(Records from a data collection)
- Opening Delimiter -

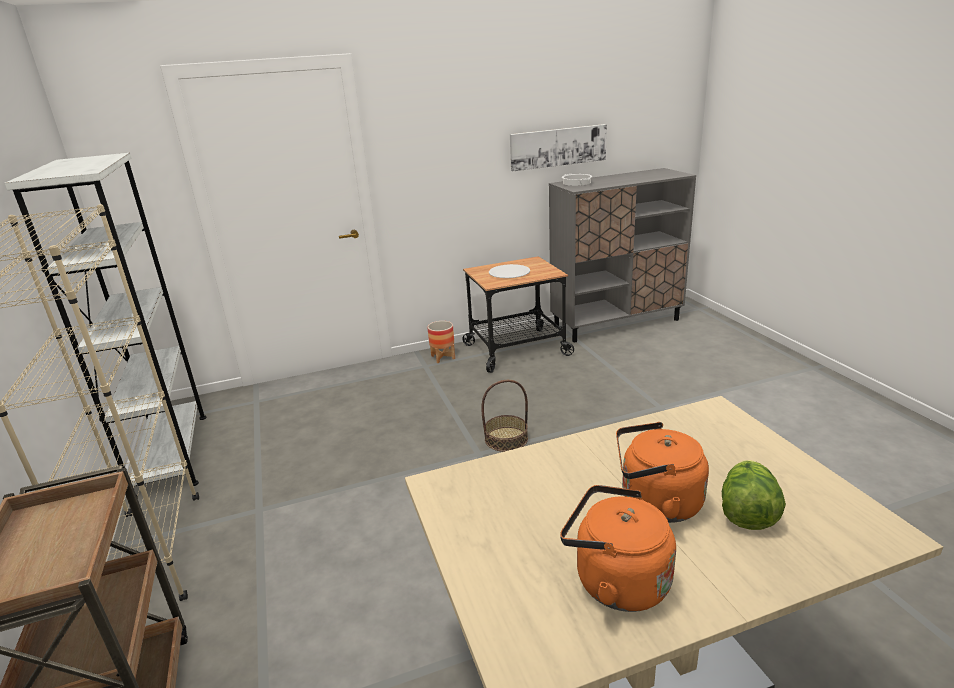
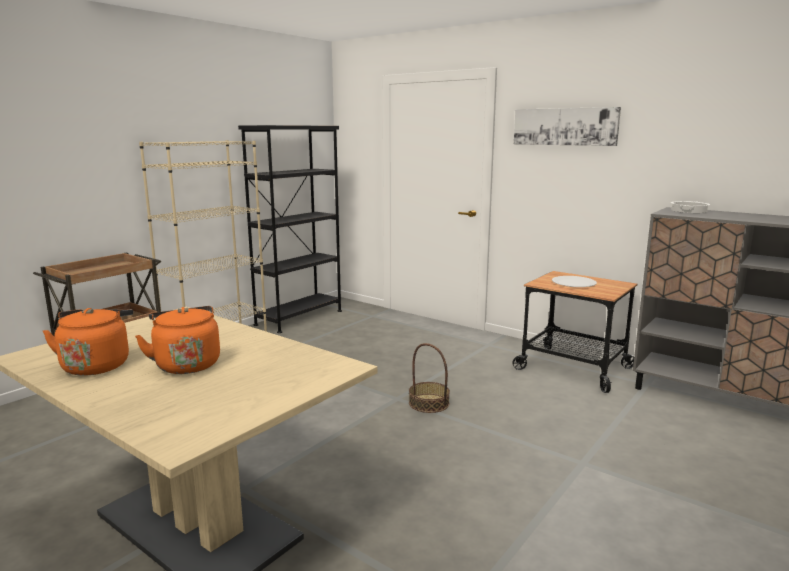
camera: 55 degrees right, 10 degrees down
(171, 454) = (299, 317): white bookcase -> black bookcase
(443, 357) = (511, 346): planter -> none
(558, 147) = (688, 169): picture -> picture (565, 126)
(747, 512) = (187, 391): lettuce -> none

- Closing Delimiter -

Images stay out; the entries above are to be printed exactly.

camera: 55 degrees right, 10 degrees down
(171, 454) = (299, 317): white bookcase -> black bookcase
(443, 357) = (511, 346): planter -> none
(558, 147) = (688, 169): picture -> picture (565, 126)
(747, 512) = (187, 391): lettuce -> none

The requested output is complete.